Quando Nixon ascendeu ao Poder, em 1968, seu chefe de gabinete distribuiu cópias de “Presidential Power” (1960) de Richard Neustadt —um clássico da ciência politica— para todos os assessores do presidente. Após o escândalo do Watergate (1974), um desses assessores advertiu Neustadt : “você é corresponsável”.
A principal mensagem do livro é que os poderes constitucionais do Executivo americano eram muito limitados comparativamente falando. O foco eram as relações Executivo-Legislativo. Em coluna recente enumerei alguns exemplos da fraqueza do Executivo. Nixon distorceu a lição e abusou dos poderes presidenciais. Mais do que isso: utilizou a Presidência institucional em esquemas criminosos que levaram ao seu impeachment.
O problema de fundo era de desenho institucional. Mas havia outra questão em jogo: a lição que fica é que quando um presidente criminoso chega ao poder ameaça todo o sistema político.
Skowronek em clássico sobre o Estado americano afirma que o caso americano no final do século 19 era um “Estado de partidos e tribunais”, em forte contraste com o Estado construído pelas
monarquias europeias.
Esse estado de coisas levou Woodrow Wilson, ex-presidente dos Estados Unidos (1913-1921) a caracterizar o sistema político americano como “congressional government” e não presidencialismo. O próprio congresso neste período criou por delegação agências reguladoras independentes.

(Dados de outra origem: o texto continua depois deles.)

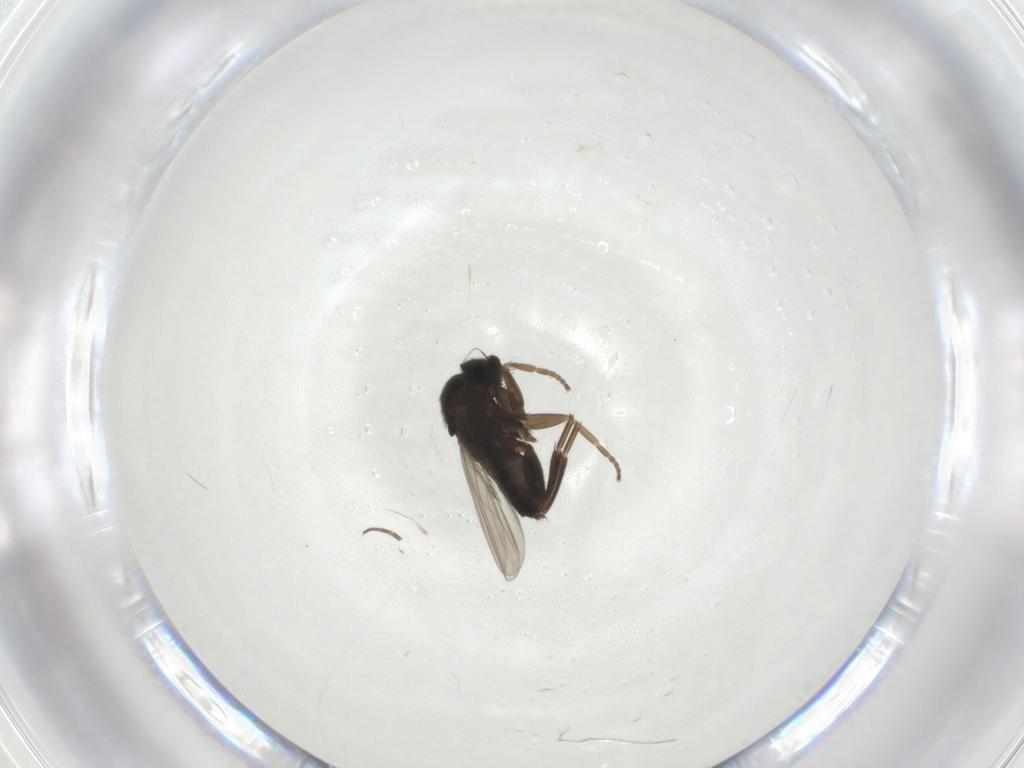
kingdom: Animalia
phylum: Arthropoda
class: Insecta
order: Diptera
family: Phoridae
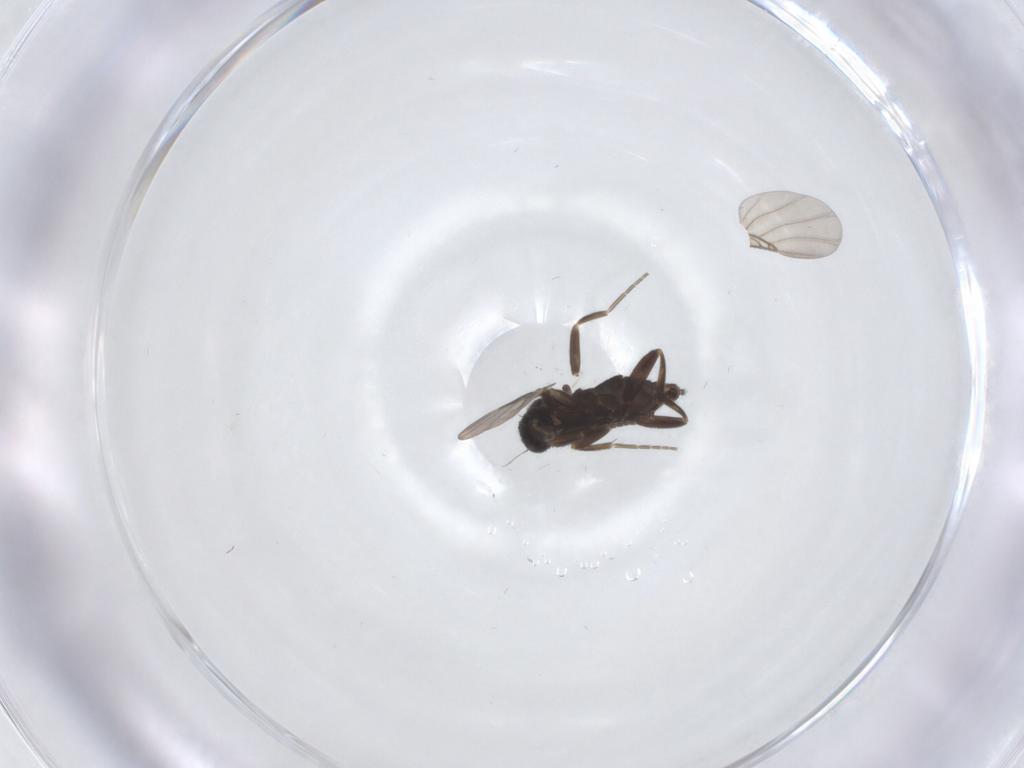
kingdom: Animalia
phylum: Arthropoda
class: Insecta
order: Diptera
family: Phoridae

Durante o escândalo do Watergate, o “Massacre de Sábado à Noite” (demissão de três procuradores-gerais em um único dia devido a pressões de Nixon) mostra que o Ministério Público Federal americano —que é parte do Departamento de Justiça, órgão do Executivo— é vulnerável à interferência de um presidente. A Presidência não é fraca para o crime.
No contexto pós-Nixon, foi criada a figura (exótica para analistas internacionais) do procurador independente especial, que não pode ser demitido além de inspector generals (equivalente a CGU) com grande independência, os quais recentemente foram demitidos em massa por Trump.
Trata-se de questão recorrente na história americana: o poder de demissão (removal power) de membros da burocracia federal pelo presidente. A perseguição a procuradores especiais que investigaram Trump mostra a linha continuidade com a era Nixon.
O poder de demissão é parte essencial da chamada Teoria do Executivo Unitário que tem sido utilizada para legitimar intelectualmente ações unilaterais de Trump. A teoria sustenta que o Executivo tem total discrição sobre seus entes e órgãos, o que incluiria agências reguladoras e bancos centrais. A “tiranofobia” (Posner e Vermeule) nos Estados Unidos, segundo a teoria, é obstáculo para mudanças institucionais fundamentais.
Os Estados Unidos defrontam-se com o dilema de conter um presidente fraco constitucionalmente, mas forte para o abuso. Mas o fator decisivo, frequentemente esquecido, é o controle do Congresso: isto explica por que Nixon foi impedido (era minoritário nas duas casas) e Trump tenha sobrevivido a dois impeachments.